▶ _Assignment_
Return the material below exactly, but only from the line with "left hip: (579, 445)" through the line with "left front paw: (195, 199)", and without its pictures.

Input data Block Start

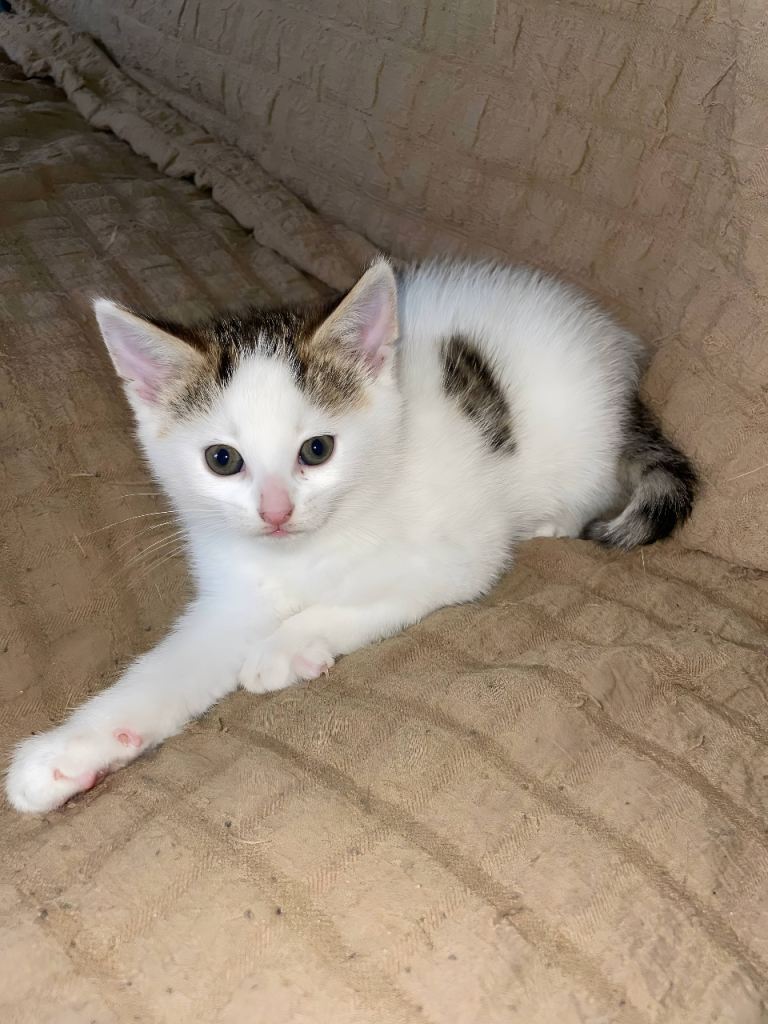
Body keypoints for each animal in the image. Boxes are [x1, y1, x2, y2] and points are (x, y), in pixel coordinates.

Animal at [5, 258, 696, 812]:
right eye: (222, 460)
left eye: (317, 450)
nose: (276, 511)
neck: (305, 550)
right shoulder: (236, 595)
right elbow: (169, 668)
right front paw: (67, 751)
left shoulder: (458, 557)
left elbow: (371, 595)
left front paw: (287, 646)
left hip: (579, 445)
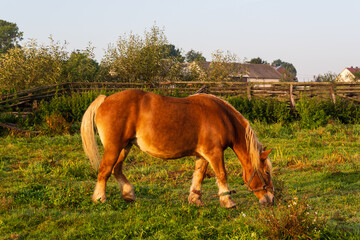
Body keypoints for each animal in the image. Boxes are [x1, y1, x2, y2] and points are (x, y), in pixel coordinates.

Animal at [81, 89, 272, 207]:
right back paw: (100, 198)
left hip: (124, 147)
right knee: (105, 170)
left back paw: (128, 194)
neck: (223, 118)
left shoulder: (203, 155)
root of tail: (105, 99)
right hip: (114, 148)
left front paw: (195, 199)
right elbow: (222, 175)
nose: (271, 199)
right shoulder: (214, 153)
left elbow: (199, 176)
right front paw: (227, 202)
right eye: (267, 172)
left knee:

Input data Block End
Input data Block Start

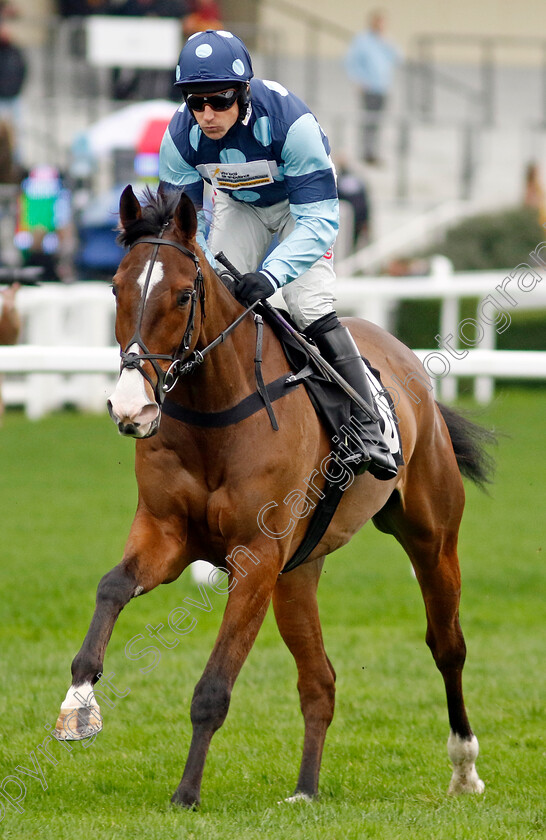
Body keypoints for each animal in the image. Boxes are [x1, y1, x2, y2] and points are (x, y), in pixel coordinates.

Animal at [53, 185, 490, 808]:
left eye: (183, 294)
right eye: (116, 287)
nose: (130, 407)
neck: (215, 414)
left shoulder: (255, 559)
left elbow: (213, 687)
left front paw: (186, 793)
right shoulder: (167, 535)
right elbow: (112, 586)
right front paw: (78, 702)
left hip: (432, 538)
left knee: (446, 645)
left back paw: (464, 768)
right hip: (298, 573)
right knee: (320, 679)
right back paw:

Input data Block End

▶ _Answer space_
left hip: (579, 445)
Body keypoints for each animal in the image. Boxes are [x1, y1, x2, y2] and points are (x, y), in pixel coordinates.

Animal at [81, 89, 272, 207]:
right back paw: (100, 198)
left hip: (124, 147)
right knee: (105, 170)
left back paw: (128, 194)
neck: (223, 118)
left shoulder: (203, 155)
root of tail: (105, 99)
right hip: (114, 148)
left front paw: (195, 199)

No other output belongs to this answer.